Der nächste Morgen brachte die Nachricht, daß in einer der zahlreichen Fehden dieser wilden Zeit Kirchhofen zerstört, die Kirche verwüstet und der Schatz derselben geplündert worden war.
Des Fischers Gesicht war dadurch auf merkwürdige Weise bestätigt, und Hans gab sein Geschäft völlig auf. Er überließ es jüngeren Leuten, seinen Platz als Fährmann auszufüllen, verwandelte seine Hütte in eine ländliche Kapelle, nahm die Weihen und wartete des Heiligthums als Einsiedler oder Kaplan.
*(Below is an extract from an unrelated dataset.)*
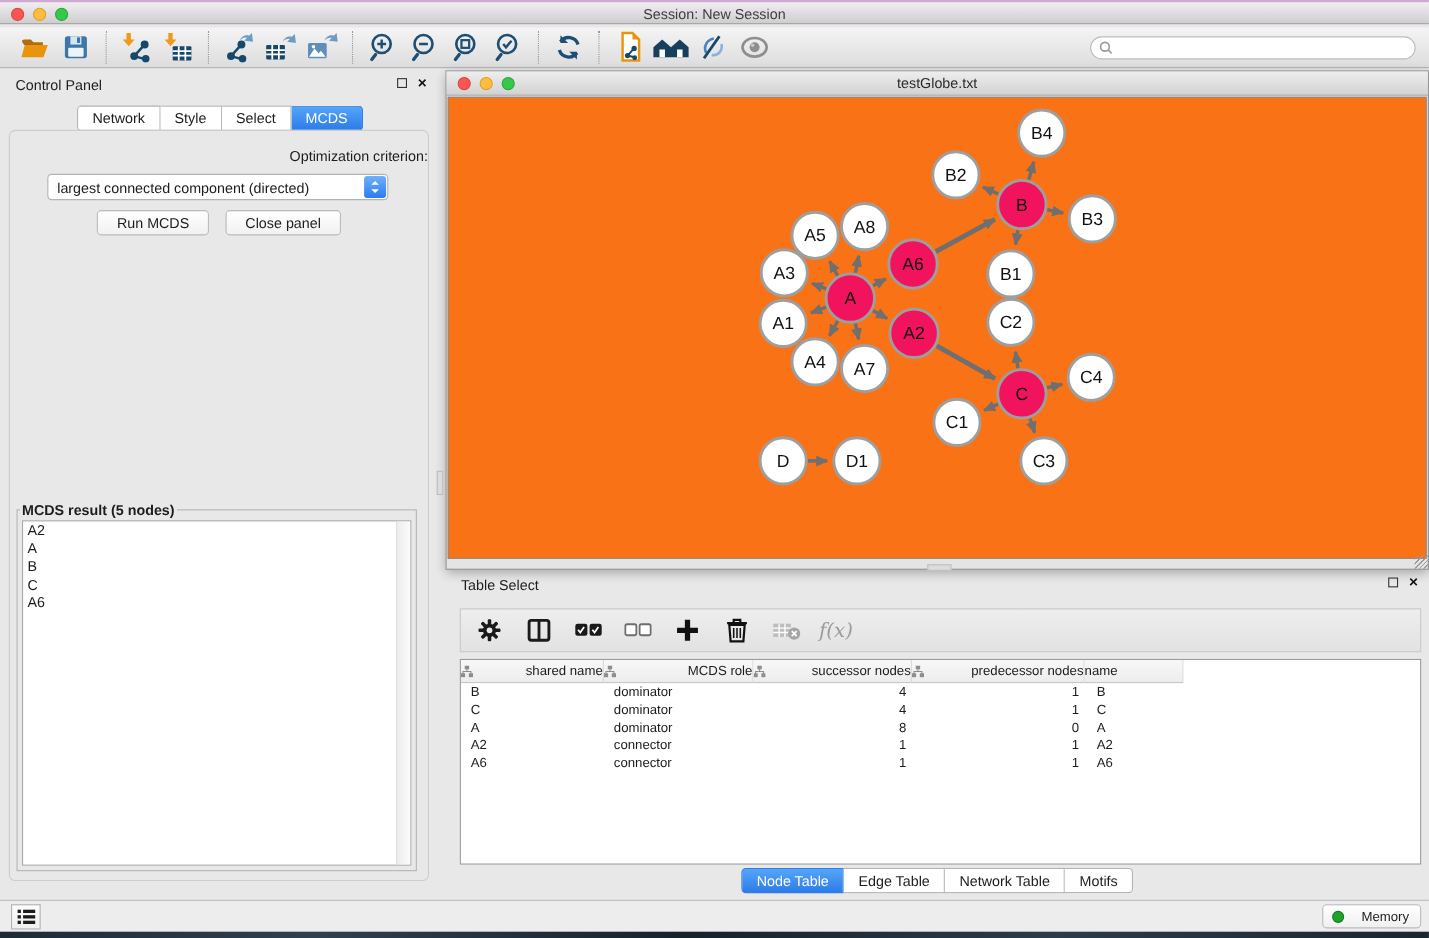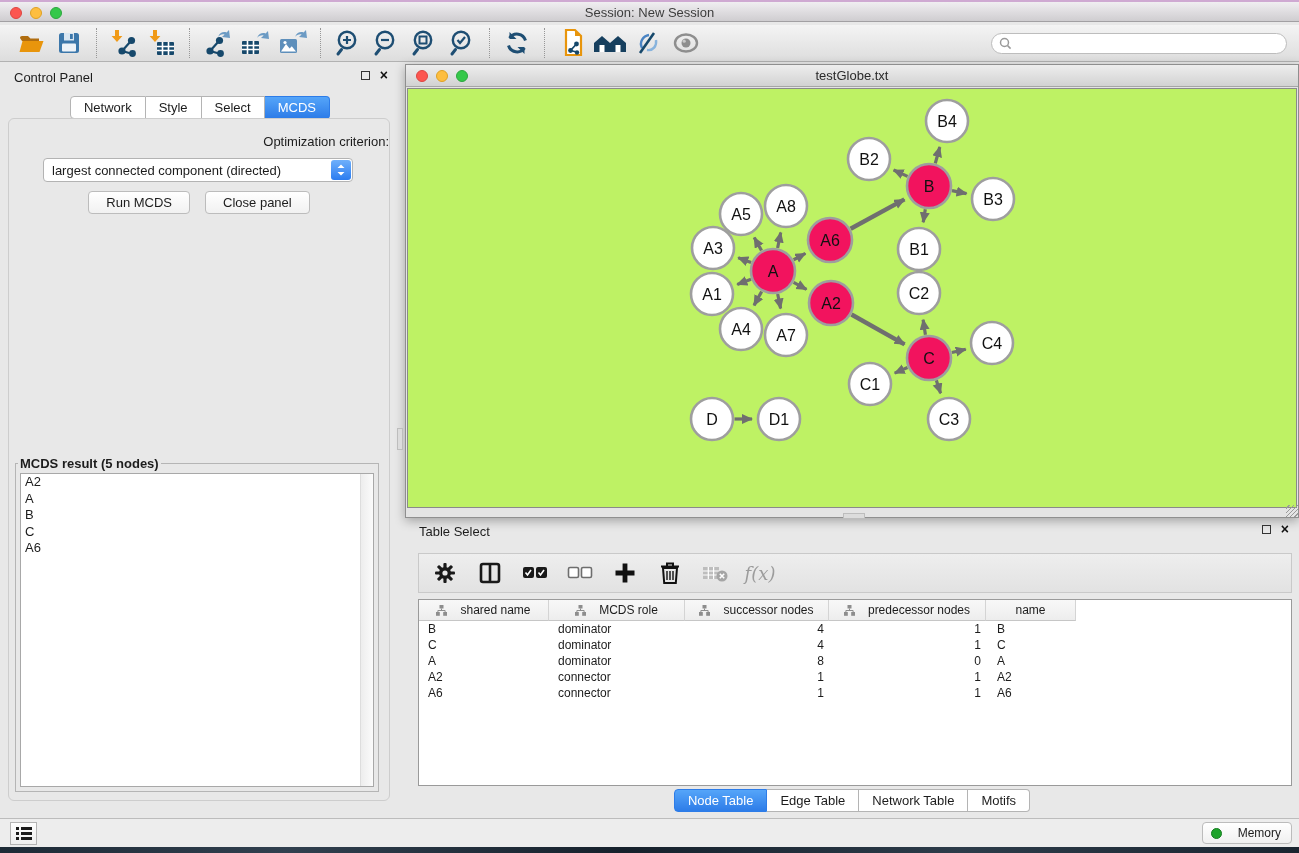"B4" .net-canvas { background: #bef264 -> #f97316 }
Man glaubte das Bild wirke Wunder, und die Fähre wurde berühmt, weil sie unter dem Schutz des heiligen Bildes der Mutter Gottes und ihres nicht minder heiligen Dieners stand.
Als Bartholomä seinen Bericht von der Fähre und ihrer Kapelle beendigt, waren die Reisenden an dem Orte selber angelangt.